Juwito, warga korban lumpur Lapindo asal Desa Renokenongo, Kecamatan Porong, menilai awalnya ada indikasi permainan antara polisi dengan Badan Penanggulangan Lumpur Sidoarjo. Setelah melakukan pengecekan pada pihak kepolisian hasilnya aparat kepolisian yang melakukan penjagaan di sekitar kolam penampungan tanggul Lapindo tidak ada pembongkaran sama sekali.
“Warga korban lumpur Lapindo seperti diadu domba dan selalu dibenturkan dengan aparat kepolisian. Jangan-jangan ini permainan BPLS,” kata Juwito kepada wartawan, usai melakukan aksi di tanggul titik 42 Desa Besuko Kecamatan Jabon, Sidoarjo, Kamis (11/12/2014).
Juwito menambahkan, BPLS mengaku kalau kondisi kolam penampungan sudah tidak memungkinkan, melihat lumpur terus meluap, membuat debit volume lumpur meningkat. Memungkinkan akan membahayakan kondisi tanggul, karena kritis jika tidak dilakukan pengerjaan peninggian tanggul dan pengerukan lumpur membuat alur lumpur campur air dibuang ke Sungai Porong.
“Itu semua hanya akal-akalan dari BPLS saja, agar bisa melakukan pengerjaan. Jadi warga akan tetap melakukan blokade di titik 42, sampai ada pelunasan pembayaran ganti rugi,” ujar dia.

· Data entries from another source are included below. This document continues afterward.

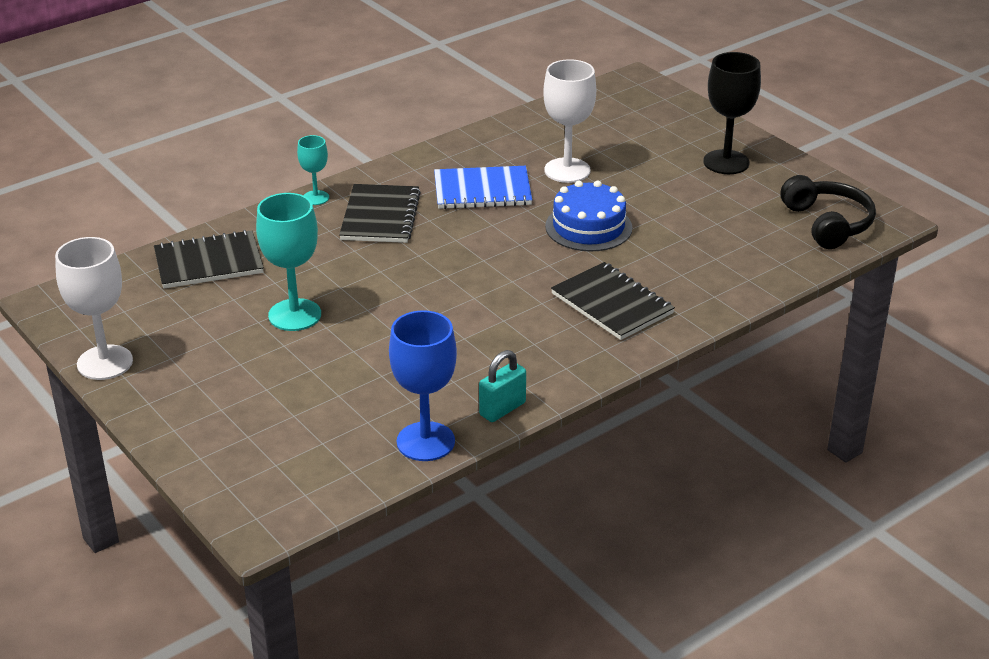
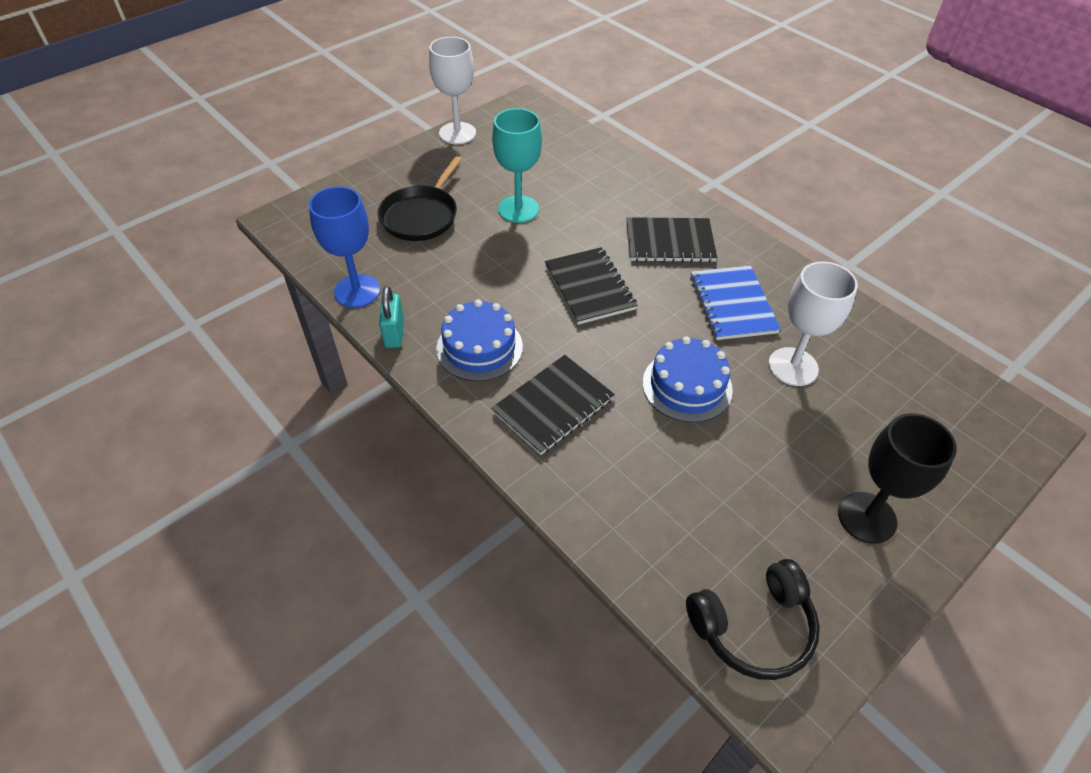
camera: 85 degrees right, 15 degrees up
black notebook [154,230,264,289] -> black notebook moved to [545,247,637,325]
turquoise goblet [297,135,329,205] -> none
turquoise padlock [479,350,526,422] -> turquoise padlock turned 45 degrees clockwise [379,286,404,348]
none -> black pan [378,156,462,241]
none -> blue cake [436,300,523,381]

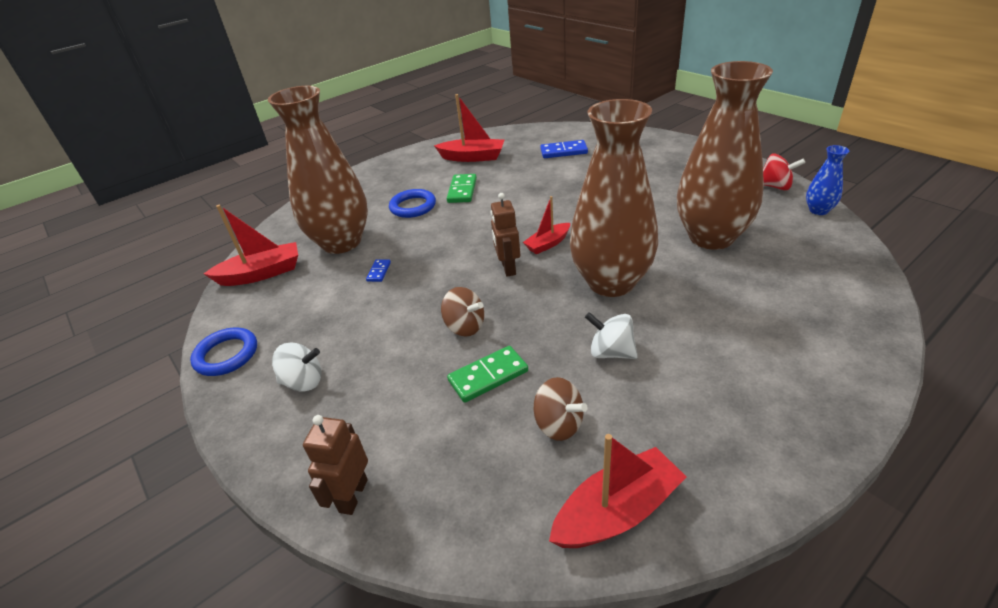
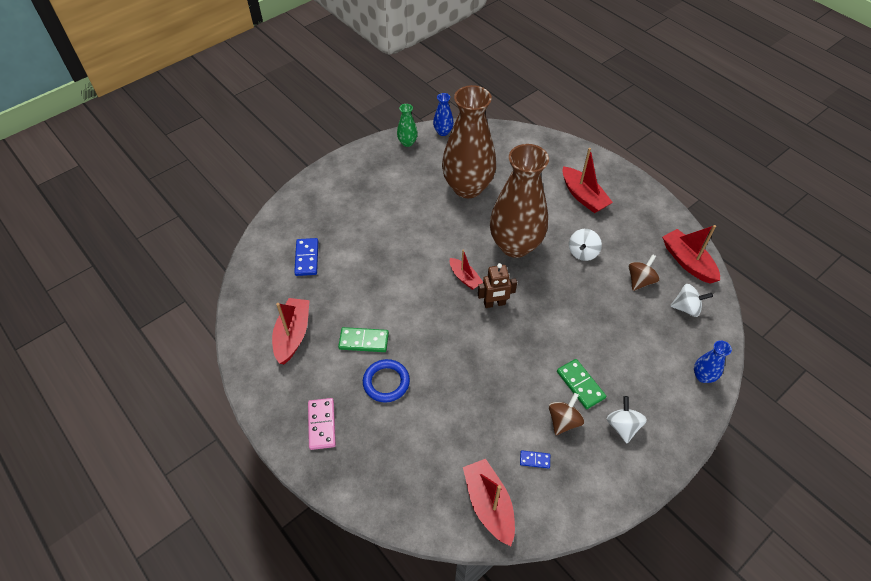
camera: 95 degrees left, 15 degrees up
blue ring [190,328,257,376] -> none
brown vase [268,86,368,254] -> none
brown robot [303,415,368,515] -> blue vase [694,340,732,383]
blue domino [366,259,391,282] -> blue domino moved to [520,450,550,469]
brown spinning top [441,287,484,337] -> brown spinning top moved to [549,393,584,435]
green domino [447,346,528,403] -> green domino moved to [557,359,606,409]
red spinning top [763,153,805,190] -> green vase [397,104,418,147]
none -> pink domino [308,398,336,450]
none -> red boat [563,148,613,213]
none -> white spinning top [670,284,713,317]

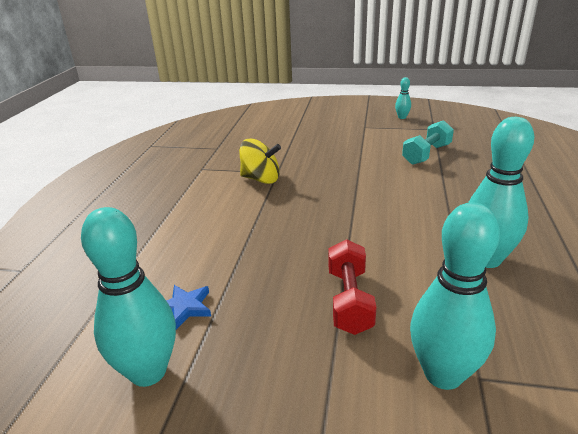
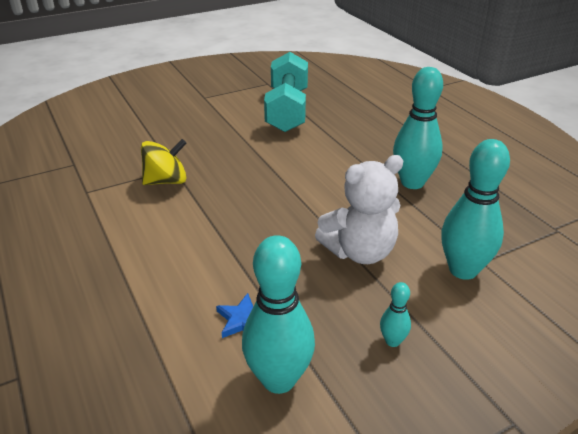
camera: 40 degrees left, 5 degrees up
red dumbbell [328,239,377,335] -> white teddy bear [315,155,403,264]
turquoise bowling pin [395,77,411,119] -> turquoise bowling pin moved to [380,282,411,347]
turquoise dumbbell [402,120,454,165] -> turquoise dumbbell [264,52,308,132], size x1.65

Apabila nantinya akan ada pembongkaran, warga korban lumpur akan memberikan perlawanan. “Sampai kapanpun akan dipertahankan. Karena ini merupakan aset milik korban lumpur yang belum dibayar,” terang dia. (riy/ipg)
Teks Foto :
– Warga korban lumpur yang melakukan aksi unjuk rasa di tanggul kolam penampungan lumpur lapindo titik 42 Desa Besuki Kecamatan Jabon, Sidoarjo.